In which, as the year comes to its end, our friends and collaborators look back and share their moments:
There can only really be one thing for me to talk of when it comes to recollections of the past year – Wednesday October 17th, at 5 am, and the birth of our second daughter, Nancy. The whole year has revolved around her birth – my wife’s pregnancy was quickly categorised as medically “high risk”, coming on the back of previous difficulties, and therefore involved frequent visits to Whipps Cross hospital in East London (whose maternity staff we are eternally grateful to it should be noted). However, our problems were nothing compared to those some people have to face, and ultimately the stars were correctly aligned, so with a huge sense of relief, great joy, and the seemingly necessary blood sweat & tears Nancy joined us on that day.
But it’s a personal thing, the birth of your child. So, at the risk of a good shoe-ing when my nearest and dearest read this, I will move on and mention another date that resonated with me this year – Sunday July 22nd, and seeing Bradley Wiggins, resplendent in the maillot jaune, riding into Paris and winning the Tour de France with a 3 minute 21 second lead over his teammate, fellow Brit Chris Froome.

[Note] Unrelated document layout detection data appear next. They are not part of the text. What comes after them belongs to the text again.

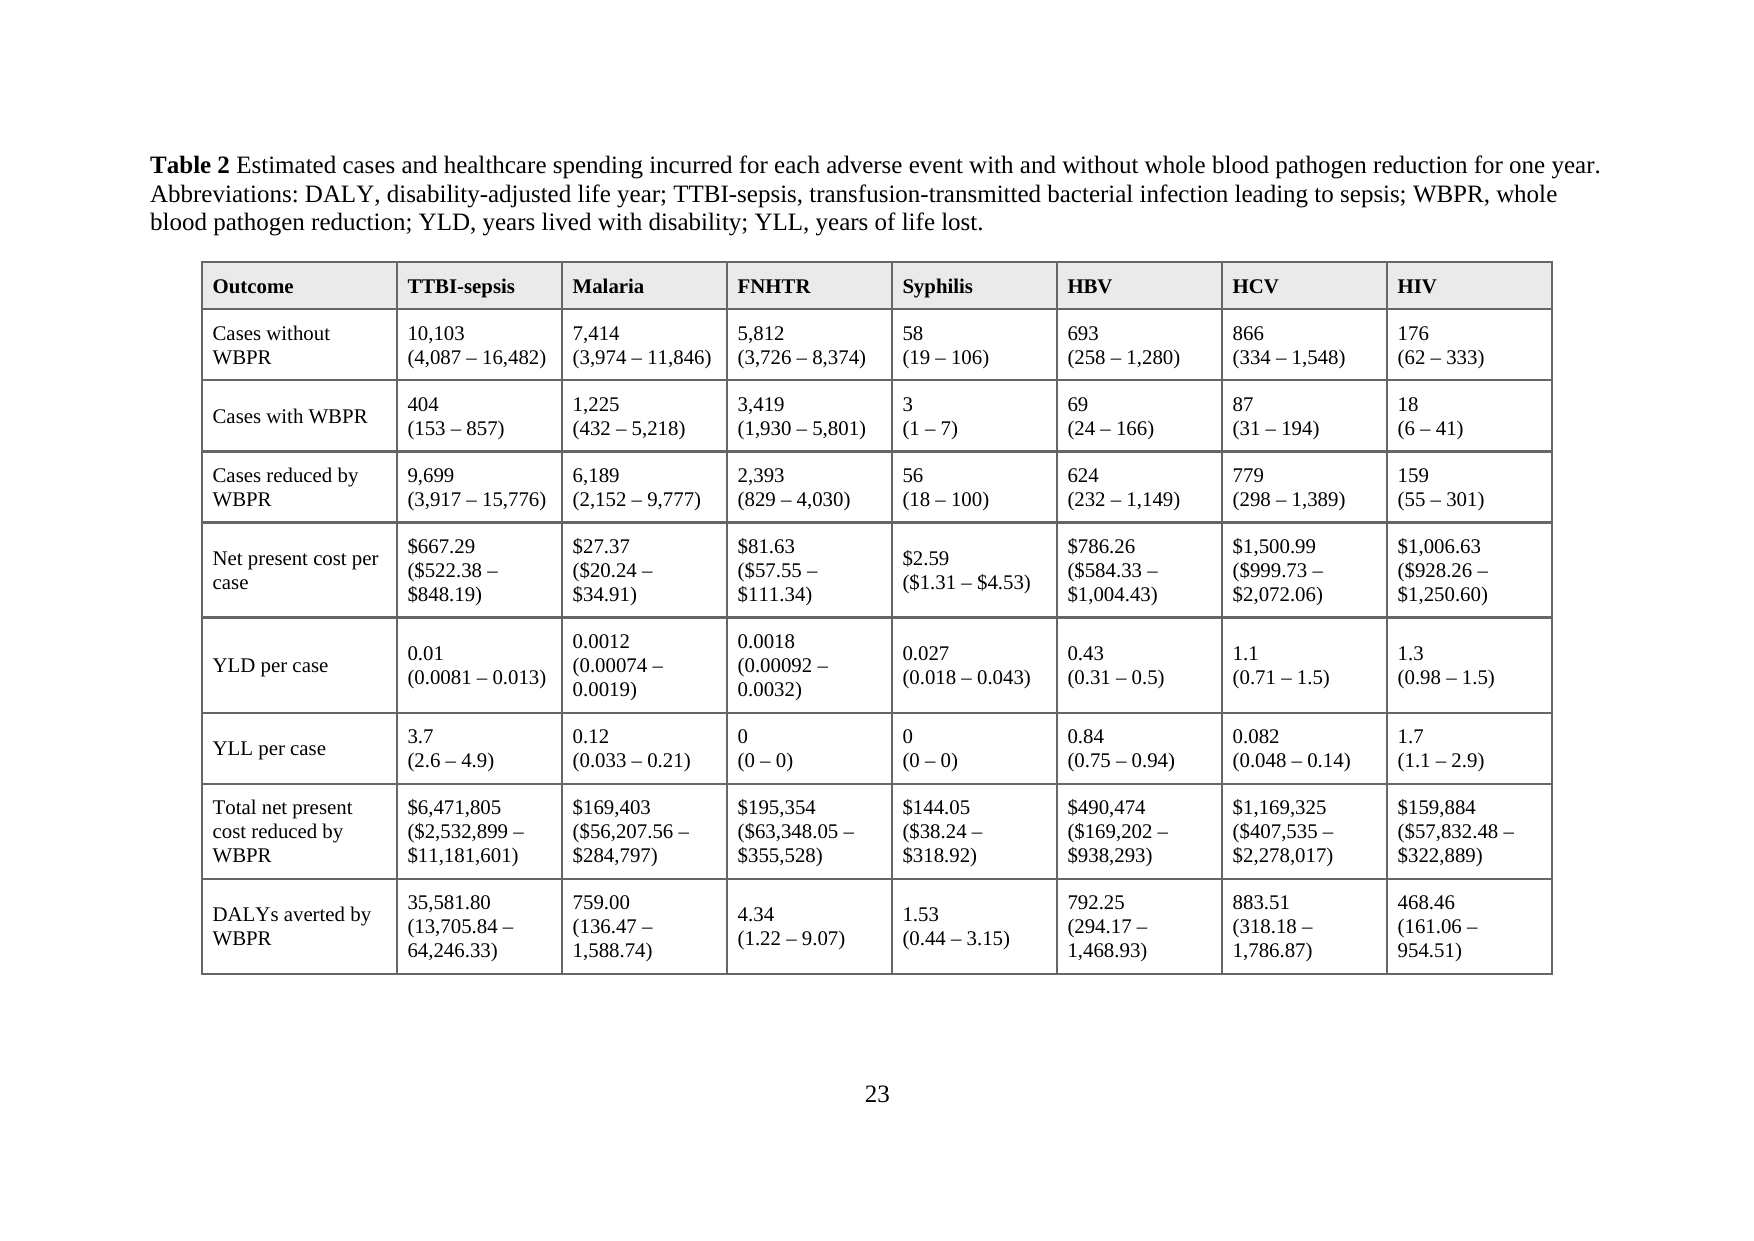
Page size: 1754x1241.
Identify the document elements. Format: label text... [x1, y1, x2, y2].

table_header Syphilis [893, 263, 1056, 308]
table_cell 0 (0 – 0) [893, 714, 1056, 783]
table_cell 0.082 (0.048 – 0.14) [1223, 714, 1386, 783]
table_cell 5,812 (3,726 – 8,374) [728, 310, 891, 379]
table_header TTBI-sepsis [398, 263, 561, 308]
table_cell 1.53 (0.44 – 3.15) [893, 880, 1056, 973]
table_cell 1.7 (1.1 – 2.9) [1388, 714, 1551, 783]
table_cell 9,699 (3,917 – 15,776) [398, 453, 561, 521]
table_cell 779 (298 – 1,389) [1223, 453, 1386, 521]
table_cell $1,500.99 ($999.73 – $2,072.06) [1223, 524, 1386, 616]
table_cell $667.29 ($522.38 – $848.19) [398, 524, 561, 616]
table_cell 4.34 (1.22 – 9.07) [728, 880, 891, 973]
table_cell 404 (153 – 857) [398, 381, 561, 450]
table_cell 18 (6 – 41) [1388, 381, 1551, 450]
table_cell 1.3 (0.98 – 1.5) [1388, 619, 1551, 712]
table_cell 759.00 (136.47 – 1,588.74) [563, 880, 726, 973]
table_cell 2,393 (829 – 4,030) [728, 453, 891, 521]
table_cell Cases without WBPR [203, 310, 396, 379]
table_cell $159,884 ($57,832.48 – $322,889) [1388, 785, 1551, 878]
text Table 2 Estimated cases and healthcare spending incurred for each adverse event with and without whole blood pathogen reduction for one year. Abbreviations: DALY, disability-adjusted life year; TTBI-sepsis, transfusion-transmitted bacterial infection leading to sepsis; WBPR, whole blood pathogen reduction; YLD, years lived with disability; YLL, years of life lost. [150, 150, 1604, 236]
table_cell 176 (62 – 333) [1388, 310, 1551, 379]
table_cell $169,403 ($56,207.56 – $284,797) [563, 785, 726, 878]
table_cell 0 (0 – 0) [728, 714, 891, 783]
table_cell 468.46 (161.06 – 954.51) [1388, 880, 1551, 973]
table_cell $81.63 ($57.55 – $111.34) [728, 524, 891, 616]
table_cell 10,103 (4,087 – 16,482) [398, 310, 561, 379]
table_cell 159 (55 – 301) [1388, 453, 1551, 521]
table_cell 58 (19 – 106) [893, 310, 1056, 379]
table_cell Net present cost per case [203, 524, 396, 616]
table_cell 6,189 (2,152 – 9,777) [563, 453, 726, 521]
table_cell $2.59 ($1.31 – $4.53) [893, 524, 1056, 616]
table_cell 3.7 (2.6 – 4.9) [398, 714, 561, 783]
table_cell $6,471,805 ($2,532,899 – $11,181,601) [398, 785, 561, 878]
table_cell $490,474 ($169,202 – $938,293) [1058, 785, 1221, 878]
table_cell 1.1 (0.71 – 1.5) [1223, 619, 1386, 712]
table_cell 3 (1 – 7) [893, 381, 1056, 450]
table_cell 3,419 (1,930 – 5,801) [728, 381, 891, 450]
table_cell 624 (232 – 1,149) [1058, 453, 1221, 521]
table_cell YLD per case [203, 619, 396, 712]
table_header HBV [1058, 263, 1221, 308]
table_cell 0.43 (0.31 – 0.5) [1058, 619, 1221, 712]
table_cell 866 (334 – 1,548) [1223, 310, 1386, 379]
table_cell 693 (258 – 1,280) [1058, 310, 1221, 379]
table_header Outcome [203, 263, 396, 308]
table_cell Cases with WBPR [203, 381, 396, 450]
table_cell Total net present cost reduced by WBPR [203, 785, 396, 878]
table_header HCV [1223, 263, 1386, 308]
table_cell 792.25 (294.17 – 1,468.93) [1058, 880, 1221, 973]
table_cell $786.26 ($584.33 – $1,004.43) [1058, 524, 1221, 616]
table_cell 56 (18 – 100) [893, 453, 1056, 521]
table_header Malaria [563, 263, 726, 308]
table_cell DALYs averted by WBPR [203, 880, 396, 973]
table_cell $1,006.63 ($928.26 – $1,250.60) [1388, 524, 1551, 616]
table_cell 883.51 (318.18 – 1,786.87) [1223, 880, 1386, 973]
table_header HIV [1388, 263, 1551, 308]
table_cell 0.01 (0.0081 – 0.013) [398, 619, 561, 712]
table_cell 87 (31 – 194) [1223, 381, 1386, 450]
table_cell 7,414 (3,974 – 11,846) [563, 310, 726, 379]
table_cell 0.12 (0.033 – 0.21) [563, 714, 726, 783]
table_cell $144.05 ($38.24 – $318.92) [893, 785, 1056, 878]
table_cell 35,581.80 (13,705.84 – 64,246.33) [398, 880, 561, 973]
table_cell 0.0012 (0.00074 – 0.0019) [563, 619, 726, 712]
table_header FNHTR [728, 263, 891, 308]
table_cell 0.84 (0.75 – 0.94) [1058, 714, 1221, 783]
table_cell 0.027 (0.018 – 0.043) [893, 619, 1056, 712]
table_cell YLL per case [203, 714, 396, 783]
table_cell 1,225 (432 – 5,218) [563, 381, 726, 450]
table_cell Cases reduced by WBPR [203, 453, 396, 521]
table_cell 0.0018 (0.00092 – 0.0032) [728, 619, 891, 712]
table_cell $27.37 ($20.24 – $34.91) [563, 524, 726, 616]
table_cell $195,354 ($63,348.05 – $355,528) [728, 785, 891, 878]
table_cell 69 (24 – 166) [1058, 381, 1221, 450]
table_cell $1,169,325 ($407,535 – $2,278,017) [1223, 785, 1386, 878]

It’s not often I have a lump in my throat let alone a swelling of national pride in my chest, but that afternoon I did (I had been drinking though – that may have been to blame).

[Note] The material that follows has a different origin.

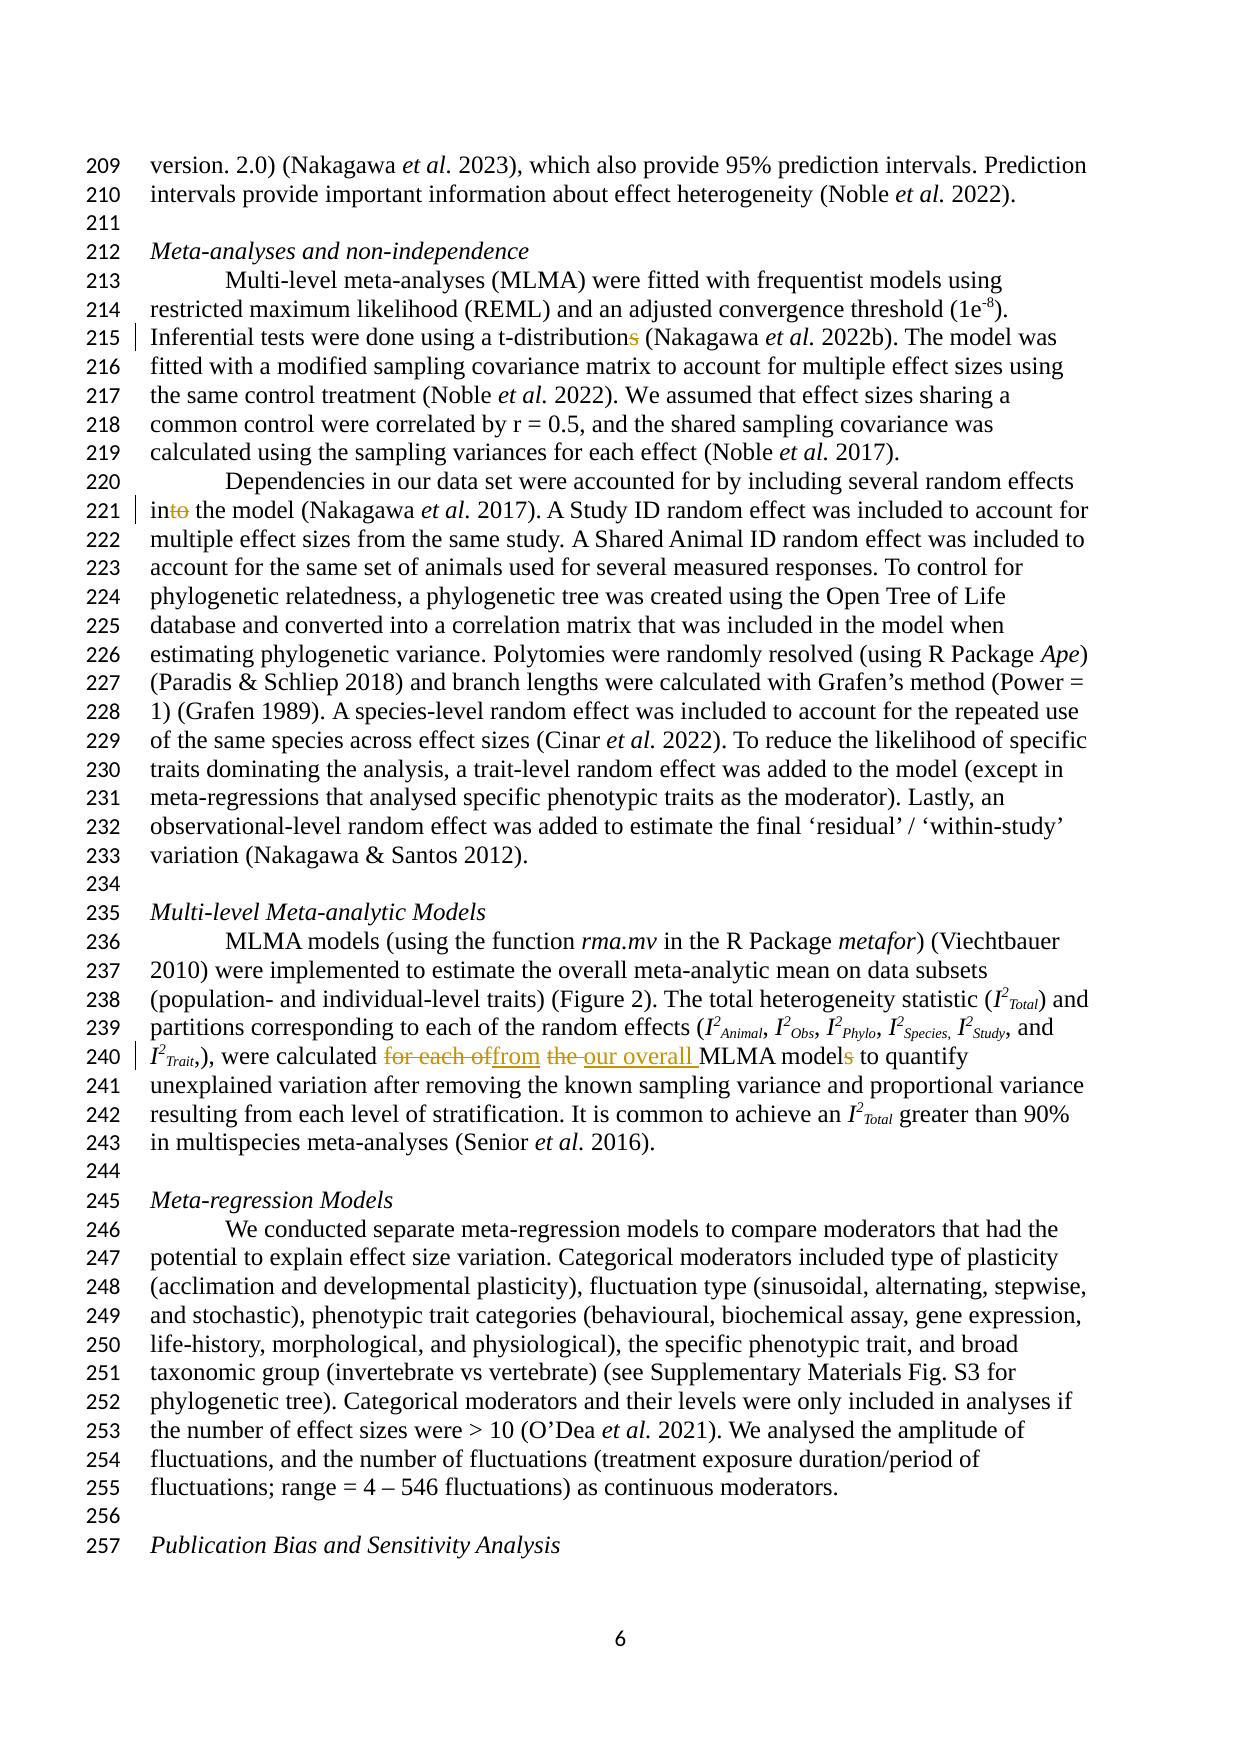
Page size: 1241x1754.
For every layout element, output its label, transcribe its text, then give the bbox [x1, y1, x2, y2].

This was a big deal though – the race itself has been going since 1903, and I’ve been watching it since about 1988 in a semi-fanatical state – but finally, it had been done: a British rider had won the Tour de France. Bloody hell.
Purists may complain Wiggins’ Team Sky had bought the race, with riders who would be team leaders elsewhere acting in servitude to Wiggins, riding en masse at the front of the pack all day long, discouraging breakaway attacks (far from a new tactic) and so on. But in the end Wiggins was the strongest rider, and best suited to this year’s course by a country mile. The fact that he backed up his athletic performance by colourfully swearing at journalists who implied he was doping, then joking to the assembled throng on the Champs Elysees that Sunday afternoon from the top step of the podium they were about to draw the raffle just confirmed it – he was one of us, just a regular bloke, albeit one who could ride a bike far better than you or I could dream of.
Then he went and won an Olympic gold medal the following Thursday, as you do of course. And a new national treasure was born.